> **Your objective**
Copy out everything from the line containing "In the picture" down to the line containing "Answer: to the right", both of those lines included, keeping every character the same.
• • • • •
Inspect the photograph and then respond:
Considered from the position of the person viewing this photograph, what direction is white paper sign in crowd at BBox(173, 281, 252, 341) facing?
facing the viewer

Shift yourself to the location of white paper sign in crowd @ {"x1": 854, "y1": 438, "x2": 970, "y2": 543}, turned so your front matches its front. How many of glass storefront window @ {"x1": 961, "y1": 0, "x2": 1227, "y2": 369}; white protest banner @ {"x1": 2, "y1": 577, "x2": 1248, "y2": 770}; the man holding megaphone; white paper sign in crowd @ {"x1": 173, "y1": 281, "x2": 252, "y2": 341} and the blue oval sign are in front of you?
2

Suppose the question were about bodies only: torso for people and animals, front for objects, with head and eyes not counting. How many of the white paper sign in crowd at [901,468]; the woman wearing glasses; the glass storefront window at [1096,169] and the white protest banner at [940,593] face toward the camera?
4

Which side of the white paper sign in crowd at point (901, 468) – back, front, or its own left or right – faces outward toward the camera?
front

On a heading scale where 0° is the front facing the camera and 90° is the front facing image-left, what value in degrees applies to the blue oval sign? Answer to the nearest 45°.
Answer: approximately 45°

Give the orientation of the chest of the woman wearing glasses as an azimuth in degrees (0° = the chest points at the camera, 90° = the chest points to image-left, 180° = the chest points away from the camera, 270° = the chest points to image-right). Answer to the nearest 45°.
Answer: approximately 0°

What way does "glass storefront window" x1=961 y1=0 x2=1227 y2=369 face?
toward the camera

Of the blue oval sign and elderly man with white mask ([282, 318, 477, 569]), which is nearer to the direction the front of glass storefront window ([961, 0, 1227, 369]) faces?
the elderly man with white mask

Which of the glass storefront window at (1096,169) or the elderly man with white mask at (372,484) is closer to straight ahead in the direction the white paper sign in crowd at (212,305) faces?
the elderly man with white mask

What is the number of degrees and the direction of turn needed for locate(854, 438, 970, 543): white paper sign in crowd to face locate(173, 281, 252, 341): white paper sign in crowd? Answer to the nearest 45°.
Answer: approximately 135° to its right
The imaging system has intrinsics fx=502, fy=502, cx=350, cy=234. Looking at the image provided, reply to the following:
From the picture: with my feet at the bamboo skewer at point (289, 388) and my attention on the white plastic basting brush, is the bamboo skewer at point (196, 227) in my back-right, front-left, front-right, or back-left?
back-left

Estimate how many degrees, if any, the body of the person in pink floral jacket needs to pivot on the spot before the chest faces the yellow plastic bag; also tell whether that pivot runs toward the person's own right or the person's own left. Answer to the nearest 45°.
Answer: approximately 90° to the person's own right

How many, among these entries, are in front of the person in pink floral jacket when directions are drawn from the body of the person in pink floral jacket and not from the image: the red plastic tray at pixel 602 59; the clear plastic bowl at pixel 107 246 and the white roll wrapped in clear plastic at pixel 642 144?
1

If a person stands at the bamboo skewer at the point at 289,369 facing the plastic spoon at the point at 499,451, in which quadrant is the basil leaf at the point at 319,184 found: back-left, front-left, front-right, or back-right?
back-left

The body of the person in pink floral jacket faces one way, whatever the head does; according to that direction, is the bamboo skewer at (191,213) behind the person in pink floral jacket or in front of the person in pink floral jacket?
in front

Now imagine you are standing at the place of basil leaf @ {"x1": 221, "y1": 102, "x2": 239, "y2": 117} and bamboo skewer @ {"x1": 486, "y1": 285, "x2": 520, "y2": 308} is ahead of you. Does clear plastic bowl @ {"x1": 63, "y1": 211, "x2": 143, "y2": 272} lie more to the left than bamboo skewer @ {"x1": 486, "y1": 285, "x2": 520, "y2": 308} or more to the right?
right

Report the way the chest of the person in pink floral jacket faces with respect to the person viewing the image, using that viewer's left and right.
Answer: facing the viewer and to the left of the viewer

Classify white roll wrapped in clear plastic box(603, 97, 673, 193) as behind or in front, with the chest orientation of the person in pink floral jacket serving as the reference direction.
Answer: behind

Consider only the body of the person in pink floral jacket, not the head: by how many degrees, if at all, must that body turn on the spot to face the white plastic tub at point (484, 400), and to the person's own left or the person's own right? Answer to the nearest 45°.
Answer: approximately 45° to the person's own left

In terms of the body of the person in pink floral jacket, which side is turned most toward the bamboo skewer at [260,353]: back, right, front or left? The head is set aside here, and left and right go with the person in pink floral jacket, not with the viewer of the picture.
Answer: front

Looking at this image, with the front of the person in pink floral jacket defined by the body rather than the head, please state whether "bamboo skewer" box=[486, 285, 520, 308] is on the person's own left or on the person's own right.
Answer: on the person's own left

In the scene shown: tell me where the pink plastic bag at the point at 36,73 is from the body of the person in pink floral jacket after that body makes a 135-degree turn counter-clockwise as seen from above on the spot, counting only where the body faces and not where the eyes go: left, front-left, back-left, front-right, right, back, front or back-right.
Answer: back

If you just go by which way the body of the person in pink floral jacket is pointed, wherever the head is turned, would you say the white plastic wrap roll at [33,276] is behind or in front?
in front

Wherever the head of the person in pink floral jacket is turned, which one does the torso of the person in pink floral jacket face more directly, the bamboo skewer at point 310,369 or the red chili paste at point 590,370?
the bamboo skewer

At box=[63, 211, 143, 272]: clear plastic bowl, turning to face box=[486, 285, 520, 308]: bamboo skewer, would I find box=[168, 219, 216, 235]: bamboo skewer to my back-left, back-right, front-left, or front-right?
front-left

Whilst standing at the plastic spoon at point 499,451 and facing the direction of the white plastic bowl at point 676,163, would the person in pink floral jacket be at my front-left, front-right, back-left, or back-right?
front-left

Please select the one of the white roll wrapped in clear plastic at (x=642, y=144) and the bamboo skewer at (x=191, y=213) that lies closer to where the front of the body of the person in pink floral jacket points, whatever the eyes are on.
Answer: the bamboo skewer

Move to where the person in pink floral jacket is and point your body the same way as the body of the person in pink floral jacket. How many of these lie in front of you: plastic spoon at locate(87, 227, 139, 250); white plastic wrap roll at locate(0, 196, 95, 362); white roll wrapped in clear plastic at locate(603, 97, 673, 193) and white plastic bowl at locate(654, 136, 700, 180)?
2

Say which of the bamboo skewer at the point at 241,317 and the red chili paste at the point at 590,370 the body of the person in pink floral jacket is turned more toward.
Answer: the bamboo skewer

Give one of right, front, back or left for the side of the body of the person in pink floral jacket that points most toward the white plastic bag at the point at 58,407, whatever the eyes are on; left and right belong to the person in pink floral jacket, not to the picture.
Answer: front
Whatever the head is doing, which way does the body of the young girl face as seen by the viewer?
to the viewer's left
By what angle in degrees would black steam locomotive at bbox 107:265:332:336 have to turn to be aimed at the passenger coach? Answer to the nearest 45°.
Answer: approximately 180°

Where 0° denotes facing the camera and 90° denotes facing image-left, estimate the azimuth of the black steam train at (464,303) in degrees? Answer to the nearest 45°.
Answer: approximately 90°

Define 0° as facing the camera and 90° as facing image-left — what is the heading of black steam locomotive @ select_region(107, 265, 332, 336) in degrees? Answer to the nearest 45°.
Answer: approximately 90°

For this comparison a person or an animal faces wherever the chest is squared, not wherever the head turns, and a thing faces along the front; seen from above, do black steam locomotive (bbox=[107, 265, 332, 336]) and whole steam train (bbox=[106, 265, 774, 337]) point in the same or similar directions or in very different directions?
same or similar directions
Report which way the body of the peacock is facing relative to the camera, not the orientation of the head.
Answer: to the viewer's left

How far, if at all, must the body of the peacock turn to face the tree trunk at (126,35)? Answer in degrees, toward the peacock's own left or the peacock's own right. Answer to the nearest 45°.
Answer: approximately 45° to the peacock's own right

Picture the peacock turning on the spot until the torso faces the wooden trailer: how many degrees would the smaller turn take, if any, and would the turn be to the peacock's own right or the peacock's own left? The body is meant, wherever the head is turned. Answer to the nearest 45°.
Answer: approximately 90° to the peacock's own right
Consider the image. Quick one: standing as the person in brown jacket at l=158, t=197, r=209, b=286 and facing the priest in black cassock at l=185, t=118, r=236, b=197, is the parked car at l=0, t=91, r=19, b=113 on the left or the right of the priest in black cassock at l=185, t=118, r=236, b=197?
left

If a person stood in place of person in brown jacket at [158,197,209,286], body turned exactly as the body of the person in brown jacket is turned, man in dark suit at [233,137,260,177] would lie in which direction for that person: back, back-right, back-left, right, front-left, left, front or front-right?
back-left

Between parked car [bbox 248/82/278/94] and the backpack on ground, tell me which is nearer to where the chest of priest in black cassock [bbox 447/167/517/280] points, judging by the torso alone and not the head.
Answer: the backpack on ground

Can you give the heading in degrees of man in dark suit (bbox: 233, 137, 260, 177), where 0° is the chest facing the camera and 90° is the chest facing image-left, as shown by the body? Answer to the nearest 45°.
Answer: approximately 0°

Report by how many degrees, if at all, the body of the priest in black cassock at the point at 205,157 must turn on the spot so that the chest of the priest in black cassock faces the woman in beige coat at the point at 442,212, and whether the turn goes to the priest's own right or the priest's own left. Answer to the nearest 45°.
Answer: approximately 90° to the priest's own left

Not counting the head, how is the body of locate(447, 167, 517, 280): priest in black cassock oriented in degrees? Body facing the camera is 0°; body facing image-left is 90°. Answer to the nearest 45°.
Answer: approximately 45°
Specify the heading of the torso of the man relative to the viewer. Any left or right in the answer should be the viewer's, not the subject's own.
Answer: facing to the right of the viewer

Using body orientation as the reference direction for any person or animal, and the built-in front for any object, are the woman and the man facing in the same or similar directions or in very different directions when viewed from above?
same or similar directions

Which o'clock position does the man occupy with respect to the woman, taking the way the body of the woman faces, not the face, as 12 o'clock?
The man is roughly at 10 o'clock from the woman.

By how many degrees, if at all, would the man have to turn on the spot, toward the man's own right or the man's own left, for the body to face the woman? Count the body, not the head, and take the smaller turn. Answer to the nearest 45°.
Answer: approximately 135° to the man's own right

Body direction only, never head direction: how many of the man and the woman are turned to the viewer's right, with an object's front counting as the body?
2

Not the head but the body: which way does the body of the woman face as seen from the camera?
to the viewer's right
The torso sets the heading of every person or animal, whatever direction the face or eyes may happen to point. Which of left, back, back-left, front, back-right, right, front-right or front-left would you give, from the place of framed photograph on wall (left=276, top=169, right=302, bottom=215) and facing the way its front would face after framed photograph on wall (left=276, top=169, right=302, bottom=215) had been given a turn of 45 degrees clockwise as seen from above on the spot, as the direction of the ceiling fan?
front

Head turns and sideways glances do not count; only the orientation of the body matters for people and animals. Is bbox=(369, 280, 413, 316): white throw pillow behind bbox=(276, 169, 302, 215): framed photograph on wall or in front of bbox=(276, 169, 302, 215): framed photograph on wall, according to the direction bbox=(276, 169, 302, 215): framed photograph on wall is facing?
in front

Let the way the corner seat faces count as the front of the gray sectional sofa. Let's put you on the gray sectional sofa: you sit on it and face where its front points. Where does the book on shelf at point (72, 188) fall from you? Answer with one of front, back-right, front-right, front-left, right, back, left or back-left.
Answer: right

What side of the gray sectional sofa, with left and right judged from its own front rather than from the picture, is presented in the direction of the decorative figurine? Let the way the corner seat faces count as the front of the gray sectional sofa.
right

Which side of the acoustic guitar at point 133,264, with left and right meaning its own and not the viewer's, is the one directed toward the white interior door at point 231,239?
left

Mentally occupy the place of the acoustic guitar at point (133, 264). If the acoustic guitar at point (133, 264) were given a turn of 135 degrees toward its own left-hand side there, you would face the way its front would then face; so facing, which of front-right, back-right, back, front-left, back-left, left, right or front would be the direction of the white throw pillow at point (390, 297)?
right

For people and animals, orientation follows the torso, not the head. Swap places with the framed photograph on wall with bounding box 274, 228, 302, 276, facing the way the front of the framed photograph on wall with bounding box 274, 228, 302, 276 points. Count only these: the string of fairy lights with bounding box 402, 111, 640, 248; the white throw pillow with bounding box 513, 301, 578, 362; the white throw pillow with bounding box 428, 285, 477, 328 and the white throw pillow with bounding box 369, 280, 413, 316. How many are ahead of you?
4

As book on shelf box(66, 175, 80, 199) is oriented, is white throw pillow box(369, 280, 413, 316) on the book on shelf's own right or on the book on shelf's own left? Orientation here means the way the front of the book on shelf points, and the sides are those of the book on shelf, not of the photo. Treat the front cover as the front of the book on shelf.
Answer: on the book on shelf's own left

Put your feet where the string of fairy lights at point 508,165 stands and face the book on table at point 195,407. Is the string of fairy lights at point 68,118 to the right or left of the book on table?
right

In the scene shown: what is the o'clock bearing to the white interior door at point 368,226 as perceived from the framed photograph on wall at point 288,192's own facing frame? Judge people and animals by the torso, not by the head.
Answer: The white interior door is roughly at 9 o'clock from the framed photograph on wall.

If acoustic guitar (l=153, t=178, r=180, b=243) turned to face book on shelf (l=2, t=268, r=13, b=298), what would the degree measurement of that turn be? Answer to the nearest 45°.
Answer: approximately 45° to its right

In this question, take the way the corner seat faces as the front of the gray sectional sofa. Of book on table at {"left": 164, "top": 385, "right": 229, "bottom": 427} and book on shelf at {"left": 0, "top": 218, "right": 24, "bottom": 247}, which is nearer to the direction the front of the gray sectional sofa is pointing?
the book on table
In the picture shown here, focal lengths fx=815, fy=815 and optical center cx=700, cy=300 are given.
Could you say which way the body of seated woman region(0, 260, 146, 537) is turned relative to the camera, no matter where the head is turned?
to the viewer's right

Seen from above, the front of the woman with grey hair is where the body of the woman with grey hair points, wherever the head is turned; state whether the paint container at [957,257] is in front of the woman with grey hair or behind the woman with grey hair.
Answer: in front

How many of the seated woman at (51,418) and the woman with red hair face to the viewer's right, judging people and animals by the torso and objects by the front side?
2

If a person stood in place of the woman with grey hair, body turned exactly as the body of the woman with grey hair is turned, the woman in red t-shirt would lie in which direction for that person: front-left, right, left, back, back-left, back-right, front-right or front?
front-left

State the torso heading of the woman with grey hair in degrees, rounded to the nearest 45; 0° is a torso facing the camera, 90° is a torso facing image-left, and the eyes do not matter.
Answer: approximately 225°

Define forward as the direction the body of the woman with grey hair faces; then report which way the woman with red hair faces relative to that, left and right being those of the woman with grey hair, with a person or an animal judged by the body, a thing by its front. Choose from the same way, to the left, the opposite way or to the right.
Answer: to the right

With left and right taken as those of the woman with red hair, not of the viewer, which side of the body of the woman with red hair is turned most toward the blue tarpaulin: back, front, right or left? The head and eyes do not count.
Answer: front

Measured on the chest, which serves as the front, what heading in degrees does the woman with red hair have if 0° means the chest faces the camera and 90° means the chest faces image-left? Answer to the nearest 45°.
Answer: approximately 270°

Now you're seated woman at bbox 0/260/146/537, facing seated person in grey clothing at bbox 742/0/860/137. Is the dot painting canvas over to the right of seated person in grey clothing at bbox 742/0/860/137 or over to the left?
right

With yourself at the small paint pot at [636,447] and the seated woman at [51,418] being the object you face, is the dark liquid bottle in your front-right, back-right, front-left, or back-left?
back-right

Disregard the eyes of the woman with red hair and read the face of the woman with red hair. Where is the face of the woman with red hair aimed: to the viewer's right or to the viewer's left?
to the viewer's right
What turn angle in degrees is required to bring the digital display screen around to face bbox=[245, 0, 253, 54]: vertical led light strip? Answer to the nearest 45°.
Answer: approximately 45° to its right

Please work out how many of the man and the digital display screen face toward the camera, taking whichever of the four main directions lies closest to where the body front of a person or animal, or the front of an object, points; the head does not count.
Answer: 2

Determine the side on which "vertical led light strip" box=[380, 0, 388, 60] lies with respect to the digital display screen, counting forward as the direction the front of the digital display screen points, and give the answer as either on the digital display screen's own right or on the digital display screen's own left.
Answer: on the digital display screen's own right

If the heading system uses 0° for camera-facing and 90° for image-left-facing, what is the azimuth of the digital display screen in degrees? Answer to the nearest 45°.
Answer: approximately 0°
• • • • •
> **Answer section**
In the picture shown here, focal lengths fx=815, fy=815 and optical center cx=700, cy=300 are given.
Could you say which way the body of seated woman region(0, 260, 146, 537) is turned relative to the camera, no matter where the head is turned?
to the viewer's right

Seen from above, the front of the woman with grey hair is where the body of the woman with grey hair points, wherever the head is turned; state whether the paint container at [957,257] is in front of the woman with grey hair or behind the woman with grey hair.
Answer: in front

How many of the seated woman at (51,418) and the woman with red hair face to the viewer's right, judging people and animals by the torso and objects by the front side?
2

If a person stood in place of the woman with grey hair, body turned exactly as the body of the woman with grey hair is turned, the woman in red t-shirt would lie in which direction for that person: front-left, right, left, back, back-left, back-right, front-right or front?
front-left

State the torso heading of the woman with grey hair in degrees, rounded to the nearest 45; 0° is a torso facing the camera, 90° is a torso facing image-left, and the eyes do not matter.
Answer: approximately 225°

Define forward as the direction the body of the woman with grey hair faces; then report which way the woman with red hair faces relative to that, left and right being those of the woman with grey hair, with a person or an animal judged by the body, a thing by its front. Choose from the same way, to the left, the opposite way or to the right.
Answer: to the right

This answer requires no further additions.